Nel frattempo sta diventando di stringente attualità la crisi politica dei leader dei due maggiori Paesi della Ue. Il crollo della Merkel in Germania e le forti difficoltà di Macron in Francia stanno rendendo tecnicamente instabile il quadro europeo, e non solo nei rapporti con gli Stati Uniti. Il calo dei mercati e le fibrillazioni con la Russia, soggette a forti oscillazioni ma mai ferme, tendono a delineare una sinuosa Europa di sempre più difficile decrittazione. Questo insieme di fattori rende ancor più complicato una tema già complesso come quello dell’immigrazione, tanto da far assomigliare il dibattito europeo un dialogo fra sordi. Nessuno degli stati membri sembra esser più disposto ad assecondare le ragioni degli altri. Finendo con il rendere sempre più debole l’ultimo anello della catena.

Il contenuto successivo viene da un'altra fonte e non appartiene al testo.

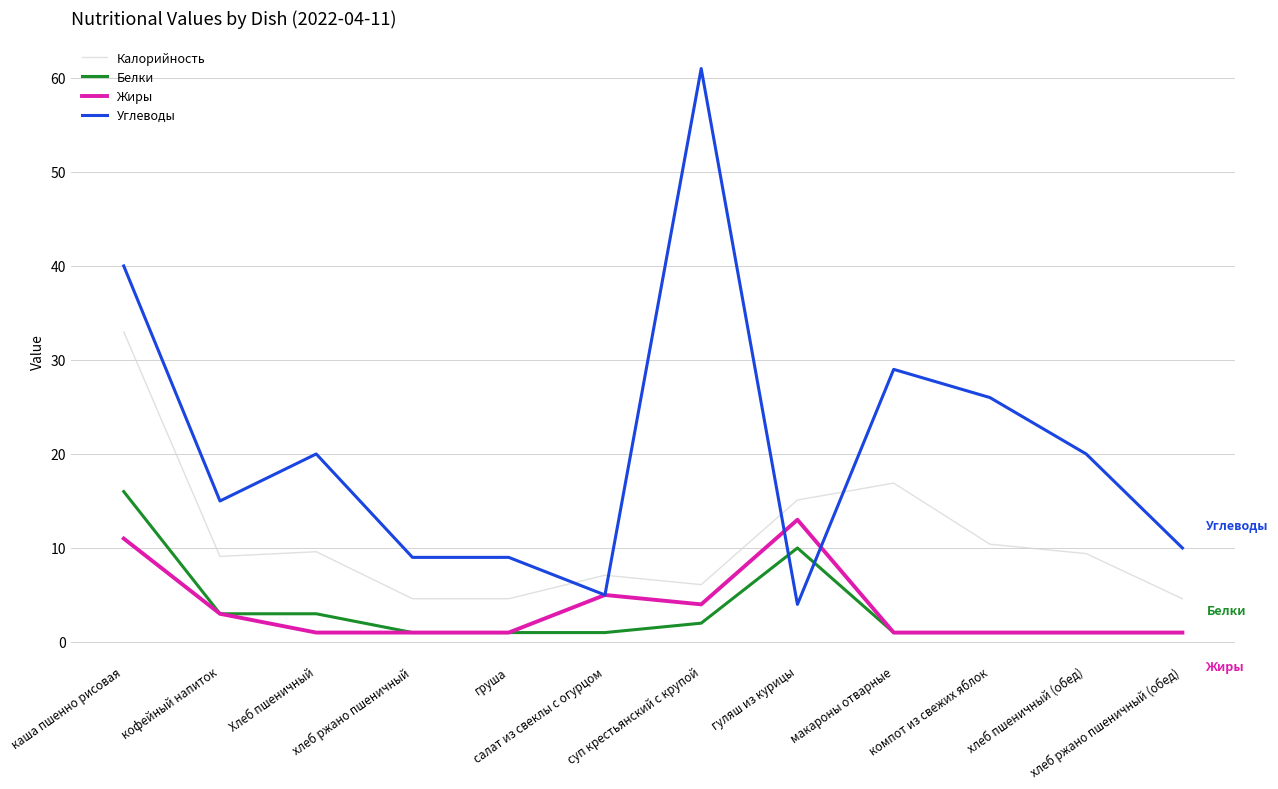

What is the spread (max minus min) of values at кофейный напиток?

12.0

Il voto tedesco potrebbe acuire ulteriormente questo stato dell’arte. Sarà pure un caso, o semplice agenda politica, ma la cancelleria tedesca non esclude la possibilità che Angela Merkel possa incontrare il primo ministro russo Dmitry Medvedev durante l’incontro Asia-Europa (Asem) a Bruxelles nel corso di questa settimana. Lunedì scorso, il servizio stampa del governo russo aveva dichiarato che Medvedev avrebbe avuto incontri con alcuni colleghi di altri paesi dell'Asem compreso il cancelliere tedesco. Berlino, soprattutto, ora non può non guardare a Est, anche per motivi di dipendenza energetica.

A Parigi, invece, si guarda un po’ più in basso. Emmanuel Macron ha annunciato nei giorni scorsi, ricevendo il primo ministro croato Andrej Plenković, che avrebbe visitato la Croazia nel 2019. Si tratterebbe della prima visita ufficiale di un presidente francese in questo Paese dopo quella di Jacques Chirac nel 2001. In una breve dichiarazione all’Eliseo, il capo dello stato ha definito “assurda” l’assenza di una tale visita per così tanto tempo in Croazia, l'ultimo Paese ad aver aderito all’Unione europea nel 2013, 22 anni dopo l'indipendenza in seguito alla scissione della Jugoslavia. Macron ha già visitato più della metà dei Paesi dell'Ue per promuovere, ha detto, “un’Europa che non è solo Bruxelles, ma in tutte le capitali”.

Appare evidente come il gioco della geopolitica stia fortemente anticipando le elezioni europee della prossima primavera. Un gioco dal quale l’Italia sembra essere esclusa, essendo difficile pensare che abbia scelto di restarne fuori per propria volontà. Certo, sino ad oggi il governo Conte non ha certo brillato in materia di politica estera, ma questo elemento, da solo non giustifica l’insufficienza. Evidentemente dalle parti della Farnesina manca ancora una vera strategia. L’unica in campo è quella adottata da Palazzo Chigi, ma strettamente connessa ai conti del premier non a delineare un spazio reale spazio di manovra. Sostengono il presidente del Consiglio europeo, Donald Tusk, e il presidente della Commissione Ue, Jean-Claude Juncker, che l’Italia non più uscire dal campo delle regole, rimarcando la necessità di un dialogo corretto. Chiederanno le stesse cose a Francia e Germania, quando avranno necessità di allargarsi, in termini economici? Ecco, questa sarà la vera cartina di tornasole per capire a che punto è l’Europa.